AIM A: Please pull out every line of the rows that contains the string "instrumentName", paying attention to case.
--- BEGIN ARTICLE ---
Quicksort was the first “serious” sort I implemented. I demonstrate three distinct types of pivots: A[0], random, and sampled. I make some fairly arbitrary choices about pivots, like how many samples to use (QS_NSAMPLES=11), but the different concepts are there.

Sampling random elements to find a good pivot has potential advantages, but they will not be apparent against the fairly random inputs we are benchmarking with. Exercise: come up with inputs where the sampled pivot would clearly be better than the randomly chosen pivot.

Note how the partition function is called by incrementing the pointer, so it returns an index of the sub-array. I forgot to add 1 to its output at first, and it took me a while to find the bug.
--- END ARTICLE ---
--- BEGIN SOURCE MATERIAL ---
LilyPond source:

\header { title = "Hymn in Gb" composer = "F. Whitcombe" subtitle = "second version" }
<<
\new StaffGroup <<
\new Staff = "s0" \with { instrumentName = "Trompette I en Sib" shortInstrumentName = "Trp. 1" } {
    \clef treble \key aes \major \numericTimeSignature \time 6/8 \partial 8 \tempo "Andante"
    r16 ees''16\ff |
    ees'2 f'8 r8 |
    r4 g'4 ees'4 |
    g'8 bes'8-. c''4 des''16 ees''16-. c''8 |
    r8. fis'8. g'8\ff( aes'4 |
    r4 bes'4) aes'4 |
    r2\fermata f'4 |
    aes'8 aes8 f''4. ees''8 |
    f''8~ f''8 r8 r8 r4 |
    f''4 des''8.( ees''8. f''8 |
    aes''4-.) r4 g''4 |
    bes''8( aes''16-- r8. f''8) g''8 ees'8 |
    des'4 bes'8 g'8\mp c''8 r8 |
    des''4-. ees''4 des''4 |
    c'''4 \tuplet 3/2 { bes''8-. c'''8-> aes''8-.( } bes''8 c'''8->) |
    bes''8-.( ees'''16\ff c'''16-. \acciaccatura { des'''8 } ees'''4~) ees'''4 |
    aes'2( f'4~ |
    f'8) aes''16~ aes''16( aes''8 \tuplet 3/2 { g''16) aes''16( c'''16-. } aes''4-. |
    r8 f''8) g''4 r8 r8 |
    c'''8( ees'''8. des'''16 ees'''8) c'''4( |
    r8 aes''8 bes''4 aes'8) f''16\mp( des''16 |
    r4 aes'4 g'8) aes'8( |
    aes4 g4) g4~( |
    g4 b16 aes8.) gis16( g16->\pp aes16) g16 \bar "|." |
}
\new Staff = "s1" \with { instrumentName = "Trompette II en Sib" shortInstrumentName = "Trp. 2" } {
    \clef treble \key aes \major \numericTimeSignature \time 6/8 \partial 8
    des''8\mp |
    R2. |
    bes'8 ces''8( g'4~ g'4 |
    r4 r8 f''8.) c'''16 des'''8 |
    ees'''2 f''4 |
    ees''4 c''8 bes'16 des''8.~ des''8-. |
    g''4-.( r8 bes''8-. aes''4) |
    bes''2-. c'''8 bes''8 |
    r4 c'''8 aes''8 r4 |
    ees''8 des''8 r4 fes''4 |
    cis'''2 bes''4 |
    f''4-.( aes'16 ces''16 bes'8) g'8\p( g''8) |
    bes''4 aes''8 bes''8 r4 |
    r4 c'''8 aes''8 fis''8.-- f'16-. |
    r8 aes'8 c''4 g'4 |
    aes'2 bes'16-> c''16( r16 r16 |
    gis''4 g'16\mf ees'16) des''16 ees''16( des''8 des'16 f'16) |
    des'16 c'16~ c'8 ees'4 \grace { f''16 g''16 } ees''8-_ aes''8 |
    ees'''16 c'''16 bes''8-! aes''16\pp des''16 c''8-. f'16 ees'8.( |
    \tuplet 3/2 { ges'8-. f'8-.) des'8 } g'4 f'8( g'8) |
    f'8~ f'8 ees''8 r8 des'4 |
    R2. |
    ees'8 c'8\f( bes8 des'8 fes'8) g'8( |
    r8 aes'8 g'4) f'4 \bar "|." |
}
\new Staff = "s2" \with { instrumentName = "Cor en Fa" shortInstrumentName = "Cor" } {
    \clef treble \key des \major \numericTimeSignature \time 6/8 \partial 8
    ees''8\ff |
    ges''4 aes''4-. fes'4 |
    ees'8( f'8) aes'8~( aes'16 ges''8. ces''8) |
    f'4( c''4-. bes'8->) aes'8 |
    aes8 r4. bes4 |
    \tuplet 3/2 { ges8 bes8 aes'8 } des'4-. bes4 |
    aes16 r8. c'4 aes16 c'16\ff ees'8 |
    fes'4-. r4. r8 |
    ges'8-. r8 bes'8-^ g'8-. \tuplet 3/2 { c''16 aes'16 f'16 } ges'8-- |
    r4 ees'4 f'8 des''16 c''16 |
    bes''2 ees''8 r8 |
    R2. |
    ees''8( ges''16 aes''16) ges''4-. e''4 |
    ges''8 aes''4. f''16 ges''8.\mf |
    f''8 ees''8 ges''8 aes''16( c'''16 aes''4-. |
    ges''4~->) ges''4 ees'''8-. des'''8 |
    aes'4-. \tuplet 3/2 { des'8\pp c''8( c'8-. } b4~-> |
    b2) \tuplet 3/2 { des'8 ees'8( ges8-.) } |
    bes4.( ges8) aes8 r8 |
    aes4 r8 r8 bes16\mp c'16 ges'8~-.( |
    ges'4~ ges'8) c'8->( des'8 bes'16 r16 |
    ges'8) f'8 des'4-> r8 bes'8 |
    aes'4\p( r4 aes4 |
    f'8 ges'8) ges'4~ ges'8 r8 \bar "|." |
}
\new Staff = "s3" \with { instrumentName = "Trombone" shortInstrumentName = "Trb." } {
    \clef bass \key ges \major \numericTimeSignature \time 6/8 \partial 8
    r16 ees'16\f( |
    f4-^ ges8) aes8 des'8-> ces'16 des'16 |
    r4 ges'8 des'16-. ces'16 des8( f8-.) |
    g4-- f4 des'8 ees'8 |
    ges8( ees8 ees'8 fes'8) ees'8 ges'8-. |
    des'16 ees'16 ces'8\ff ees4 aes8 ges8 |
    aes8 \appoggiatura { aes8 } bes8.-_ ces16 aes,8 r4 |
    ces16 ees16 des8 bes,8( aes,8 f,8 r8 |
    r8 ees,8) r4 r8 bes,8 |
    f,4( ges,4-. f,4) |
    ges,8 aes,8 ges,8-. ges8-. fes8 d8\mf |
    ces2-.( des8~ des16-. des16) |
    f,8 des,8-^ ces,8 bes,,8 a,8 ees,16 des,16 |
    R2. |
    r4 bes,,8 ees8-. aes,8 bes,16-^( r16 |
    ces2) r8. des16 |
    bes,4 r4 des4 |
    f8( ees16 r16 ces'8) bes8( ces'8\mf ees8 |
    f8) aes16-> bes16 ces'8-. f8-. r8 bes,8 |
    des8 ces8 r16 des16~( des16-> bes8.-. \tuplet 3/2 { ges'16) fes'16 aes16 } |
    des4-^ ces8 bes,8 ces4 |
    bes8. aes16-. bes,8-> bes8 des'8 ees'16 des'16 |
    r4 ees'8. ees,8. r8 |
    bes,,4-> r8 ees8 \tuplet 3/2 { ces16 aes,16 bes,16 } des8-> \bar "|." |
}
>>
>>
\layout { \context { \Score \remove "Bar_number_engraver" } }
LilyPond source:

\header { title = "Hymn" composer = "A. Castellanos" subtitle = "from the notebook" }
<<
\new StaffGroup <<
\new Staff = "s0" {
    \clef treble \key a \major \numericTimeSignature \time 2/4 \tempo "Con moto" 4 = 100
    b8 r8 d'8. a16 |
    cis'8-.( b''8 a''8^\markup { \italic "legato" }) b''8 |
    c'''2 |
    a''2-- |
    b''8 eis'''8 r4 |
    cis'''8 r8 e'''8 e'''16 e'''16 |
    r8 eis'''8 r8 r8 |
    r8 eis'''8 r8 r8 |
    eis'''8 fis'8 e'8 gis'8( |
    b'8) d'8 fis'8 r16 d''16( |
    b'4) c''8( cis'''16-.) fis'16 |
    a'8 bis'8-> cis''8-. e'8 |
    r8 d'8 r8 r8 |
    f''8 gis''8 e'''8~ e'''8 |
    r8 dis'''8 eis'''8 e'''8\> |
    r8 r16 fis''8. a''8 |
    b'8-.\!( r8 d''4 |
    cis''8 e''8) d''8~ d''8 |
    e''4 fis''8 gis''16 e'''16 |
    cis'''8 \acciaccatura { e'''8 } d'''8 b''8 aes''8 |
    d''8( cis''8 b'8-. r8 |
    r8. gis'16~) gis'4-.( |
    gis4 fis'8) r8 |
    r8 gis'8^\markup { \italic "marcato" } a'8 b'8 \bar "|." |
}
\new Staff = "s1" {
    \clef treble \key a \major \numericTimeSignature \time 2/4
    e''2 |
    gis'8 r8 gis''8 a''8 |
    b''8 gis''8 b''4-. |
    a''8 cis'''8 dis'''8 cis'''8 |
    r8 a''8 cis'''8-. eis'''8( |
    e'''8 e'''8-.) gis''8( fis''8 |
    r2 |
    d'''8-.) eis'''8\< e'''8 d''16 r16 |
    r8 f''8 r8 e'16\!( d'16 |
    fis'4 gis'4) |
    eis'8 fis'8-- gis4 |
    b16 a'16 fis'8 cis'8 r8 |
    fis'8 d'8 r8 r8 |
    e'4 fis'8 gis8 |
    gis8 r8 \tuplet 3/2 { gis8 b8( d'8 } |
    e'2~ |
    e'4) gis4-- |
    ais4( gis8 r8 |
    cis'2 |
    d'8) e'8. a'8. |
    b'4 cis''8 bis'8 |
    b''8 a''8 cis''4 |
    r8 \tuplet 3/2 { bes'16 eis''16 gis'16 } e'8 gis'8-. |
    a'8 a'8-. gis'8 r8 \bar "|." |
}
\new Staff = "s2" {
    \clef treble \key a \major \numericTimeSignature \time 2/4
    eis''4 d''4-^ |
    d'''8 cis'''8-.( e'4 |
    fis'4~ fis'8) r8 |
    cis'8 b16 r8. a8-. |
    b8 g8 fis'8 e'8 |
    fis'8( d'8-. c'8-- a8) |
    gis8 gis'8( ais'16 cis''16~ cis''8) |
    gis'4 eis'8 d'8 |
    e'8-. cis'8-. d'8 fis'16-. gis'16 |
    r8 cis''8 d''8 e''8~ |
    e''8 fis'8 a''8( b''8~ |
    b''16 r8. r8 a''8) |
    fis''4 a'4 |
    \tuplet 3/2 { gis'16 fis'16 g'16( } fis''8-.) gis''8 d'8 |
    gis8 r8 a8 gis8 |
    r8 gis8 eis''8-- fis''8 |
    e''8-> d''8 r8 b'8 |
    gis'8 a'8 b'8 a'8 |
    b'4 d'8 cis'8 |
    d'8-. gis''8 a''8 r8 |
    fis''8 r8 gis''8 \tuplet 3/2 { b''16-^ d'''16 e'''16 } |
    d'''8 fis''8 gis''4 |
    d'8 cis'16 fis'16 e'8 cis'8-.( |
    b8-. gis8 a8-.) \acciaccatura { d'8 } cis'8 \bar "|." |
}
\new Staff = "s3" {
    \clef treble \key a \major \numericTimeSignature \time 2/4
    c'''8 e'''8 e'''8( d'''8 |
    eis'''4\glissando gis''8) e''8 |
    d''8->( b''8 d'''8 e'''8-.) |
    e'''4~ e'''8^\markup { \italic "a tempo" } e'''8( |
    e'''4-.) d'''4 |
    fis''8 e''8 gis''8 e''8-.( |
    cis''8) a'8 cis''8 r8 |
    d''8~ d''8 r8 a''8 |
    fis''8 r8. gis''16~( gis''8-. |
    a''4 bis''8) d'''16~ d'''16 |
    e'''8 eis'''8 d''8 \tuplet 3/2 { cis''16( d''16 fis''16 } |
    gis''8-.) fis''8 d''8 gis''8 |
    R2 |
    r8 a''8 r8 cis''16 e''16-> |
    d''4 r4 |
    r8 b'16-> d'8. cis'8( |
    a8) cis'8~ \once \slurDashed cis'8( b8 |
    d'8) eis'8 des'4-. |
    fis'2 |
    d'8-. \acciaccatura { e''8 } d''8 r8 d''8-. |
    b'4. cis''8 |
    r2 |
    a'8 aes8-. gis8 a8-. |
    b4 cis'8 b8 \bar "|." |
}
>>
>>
--- END SOURCE MATERIAL ---
AIM B:
Answer these about the quicksort text:
(i) How many samples does it use for the sampled pivot?
(ii) What three types of pivots does it demonstrate?
(iii) What number was at first left off the partition function's output?

TASK ANSWER A:
\new Staff = "s0" \with { instrumentName = "Trompette I en Sib" shortInstrumentName = "Trp. 1" } {
\new Staff = "s1" \with { instrumentName = "Trompette II en Sib" shortInstrumentName = "Trp. 2" } {
\new Staff = "s2" \with { instrumentName = "Cor en Fa" shortInstrumentName = "Cor" } {
\new Staff = "s3" \with { instrumentName = "Trombone" shortInstrumentName = "Trb." } {

TASK ANSWER B:
(i) 11 (QS_NSAMPLES=11)
(ii) A[0], random, and sampled
(iii) 1